JAKARTA — Latihan komando gabungan TNI di Morowali, Sulawesi Tengah, bukan sekadar operasi militer di tengah kawasan tambangnikel.
Di balik pendaratan pasukan Kopasgat dan skenario perebutan pangkalan udara pada 20 November 2025 itu, mencuat dugaan keberadaan bandara tertutup PT Indonesia Morowali Industrial Park (IMIP) yang disebut tidak berada di bawah pengawasan otoritas Indonesia.
Dalam podcast Forum Keadilan TV, Co-Founder Indonesia Strategic and Defence Studies, Edna Caroline Pattisina, mengungkap bahwa bandara yang berada di tengah kawasan industri raksasa seluas 4.000 hektare itu tidak memiliki petugas Bea Cukai, Imigrasi, maupun otoritas navigasi penerbangan.
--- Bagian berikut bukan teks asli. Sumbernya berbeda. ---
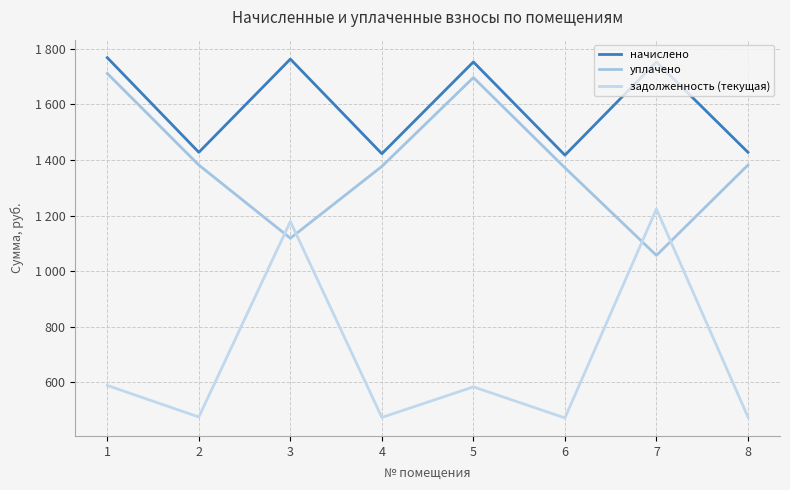

Which label corresponds to the largest value in the chart?

1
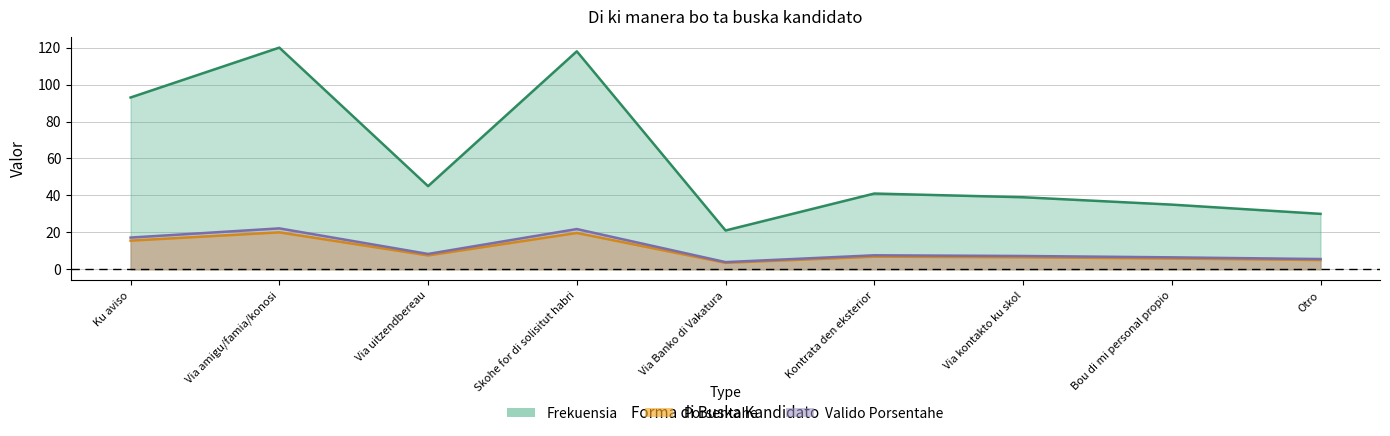

Rank the series by their maximum value, from lowest to highest.

Frekuensia, Valido Porsentahe, Porsentahe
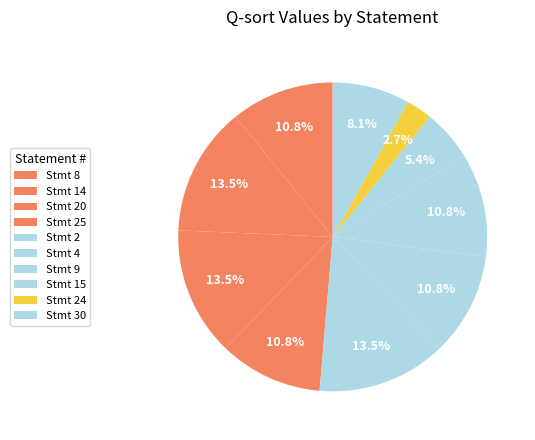

How many segments does this pie chart have?

10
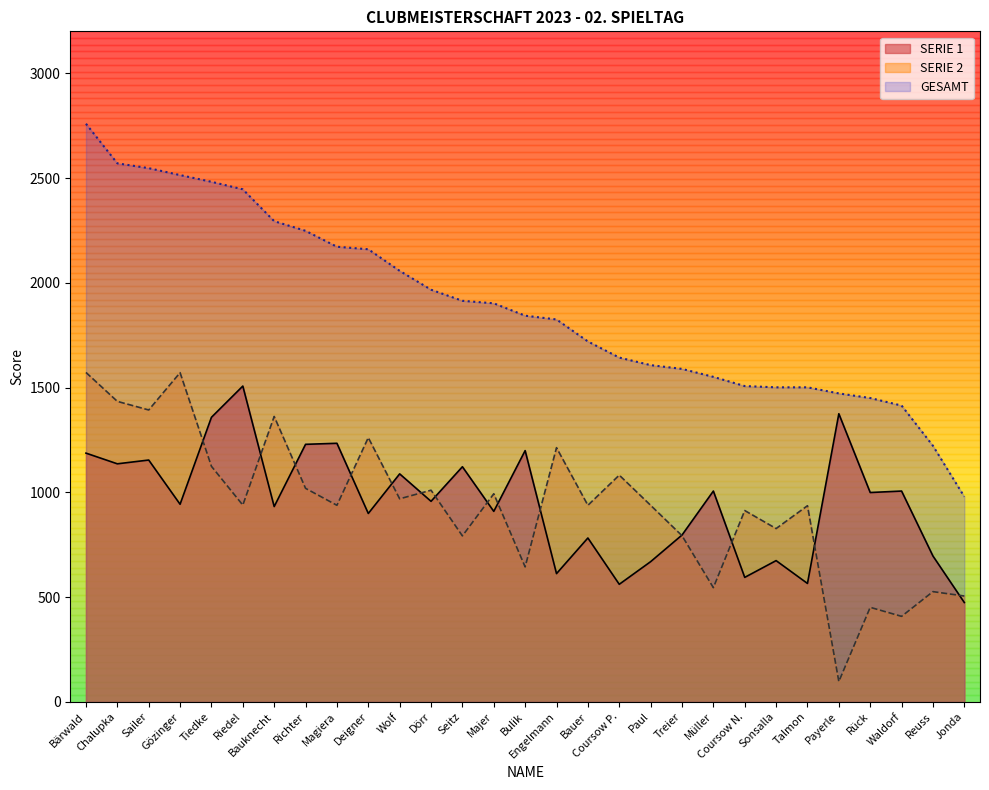

Which category has the highest value in the SERIE 2 series?

Bärwald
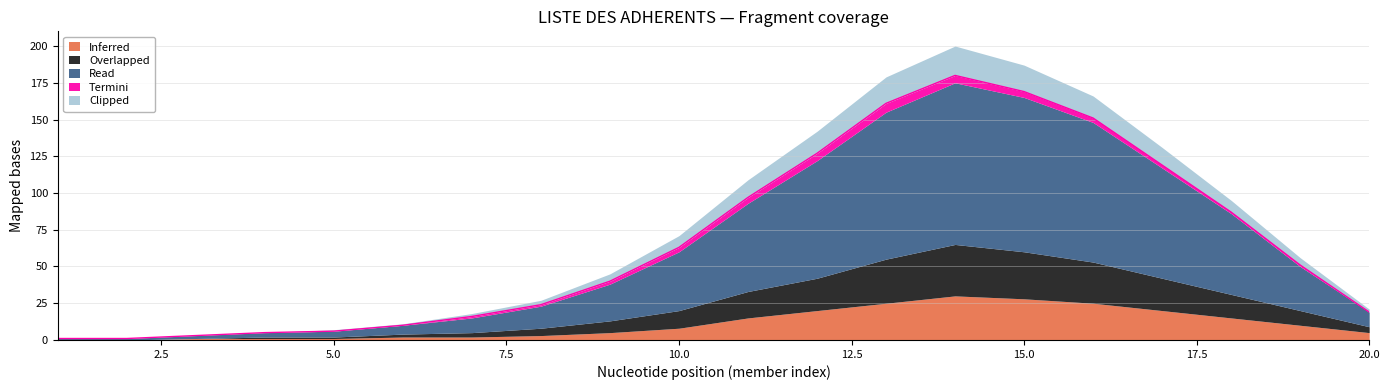

True or false: Overlapped and Termini intersect in this chart.

False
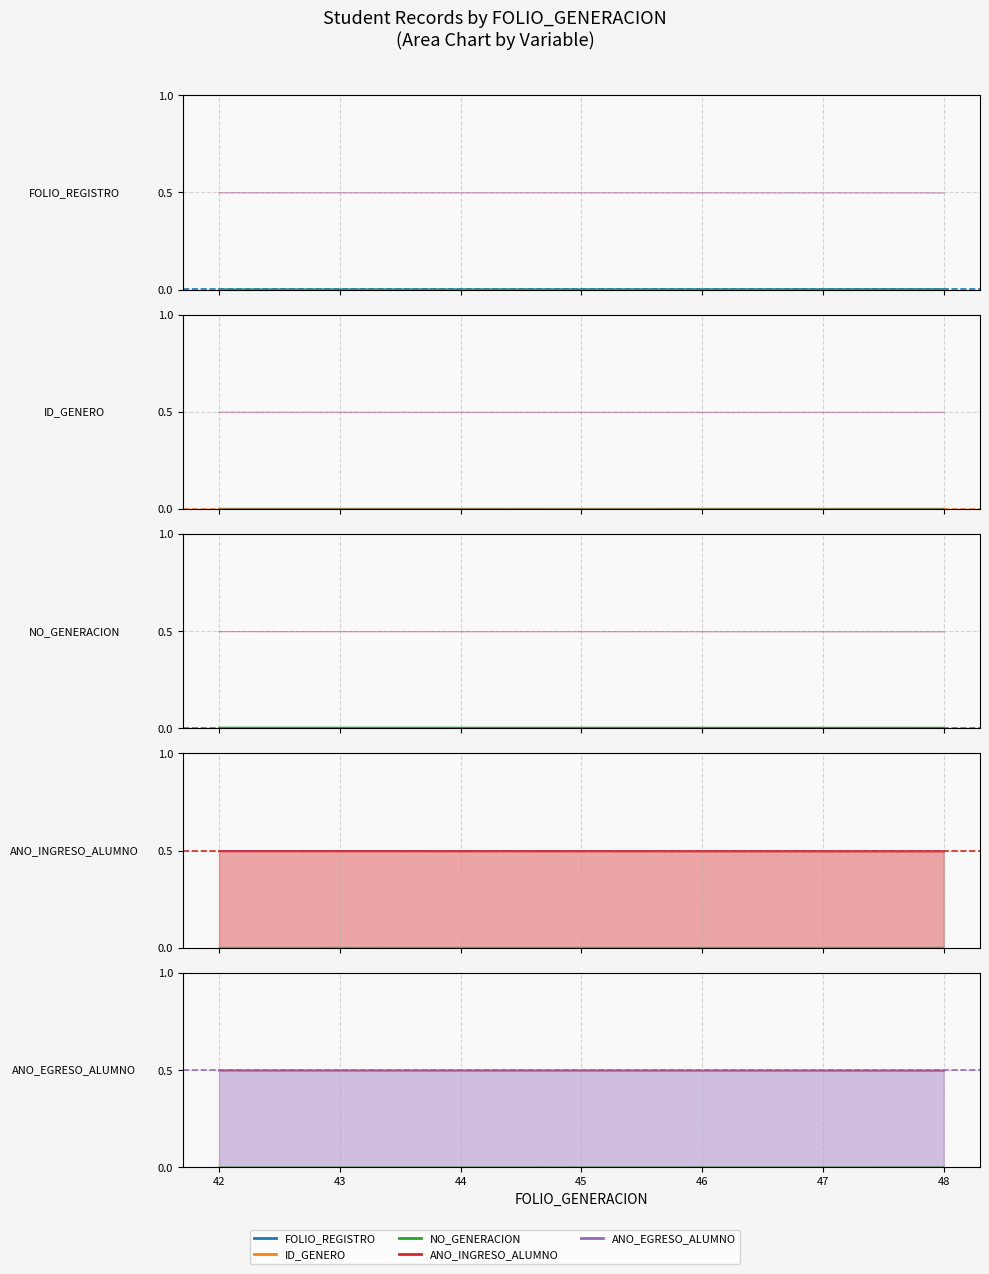

Which series changed the most between 44 and 46?

FOLIO_REGISTRO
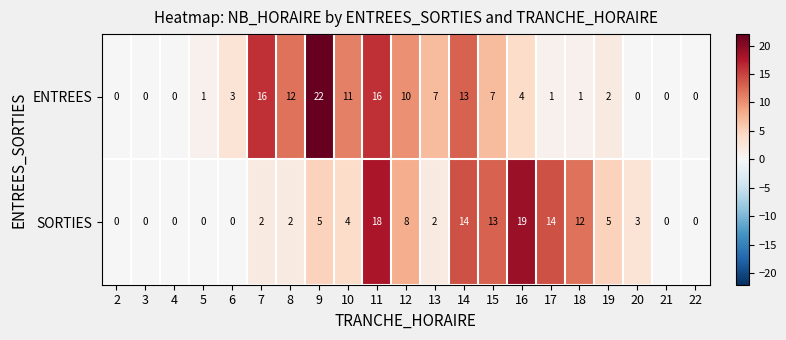

What is the difference between the second highest and minimum values in the ENTREES series?

16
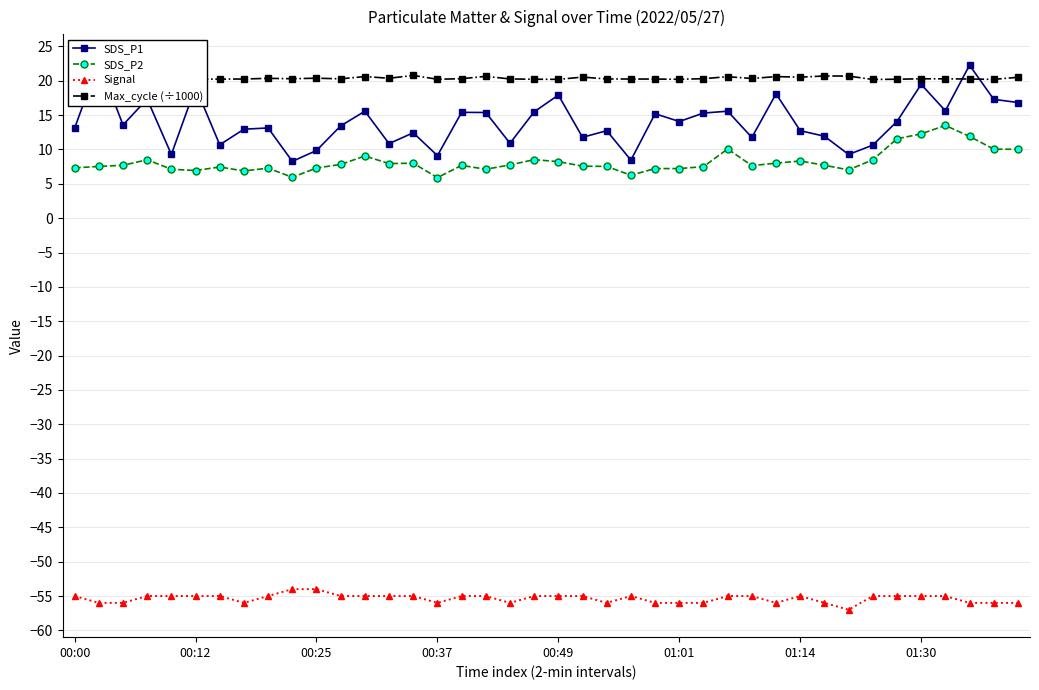

True or false: Max_cycle (÷1000) and Signal intersect in this chart.

False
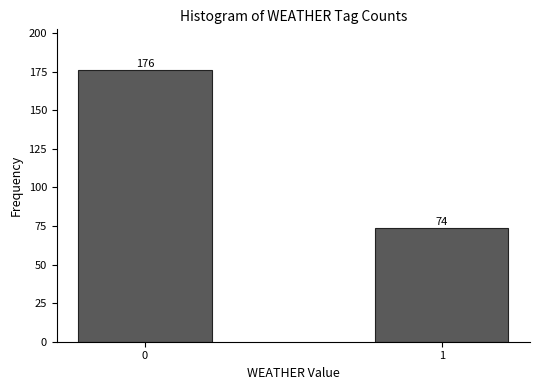

Reading left to right, extract all data points from this chart.

0=176	1=74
Kondisi ini ia nilai berbahaya bagi kedaulatan dan keamanan nasional.
Bandara yang Diklaim "Di Luar Radar" Negara Edna menyebut informasi yang ia peroleh menyatakan aparat keamanan pun tidak leluasa memasuki kawasan tersebut.
Arus keluar-masuk barang dan pekerja industri nikel di Morowali disebut berlangsung tanpa kontrol negara.
"Situasi inilah yang memicu pernyataan tegas Menteri Pertahanan Sjafrie Sjamsoeddin saat meninjau latihan gabungan," ujar Edna.
Dalam arahannya kepada prajurit, Sjafrie menegaskan negara tidak boleh membiarkan adanya 'negara dalam negara'.
Ia berjanji melaporkan temuan bandara tertutup tanpa otoritas Indonesia itu kepada Presiden Prabowo Subianto.
Edna mengaitkan isu ini dengan konsistensi kebijakan yang sejak lama disuarakan Prabowo mengenai kebocoran tambang ilegal dan hilangnya penerimaan negara.
Pesan Politik di Balik Latihan Militer Latihan komando gabungan di bandara PT IMIP disebut mengandung pesan strategis: negara ingin menegaskan kontrol penuh atas kawasan industri nikel yang sangat vital bagi rantai pasok global.
Menurut Edna, pemilihan Morowali bukan kebetulan. TNI sebelumnya juga berlatih di Bangka Belitung—dua wilayah yang sering disebut sarat konflik tambang dan logistik.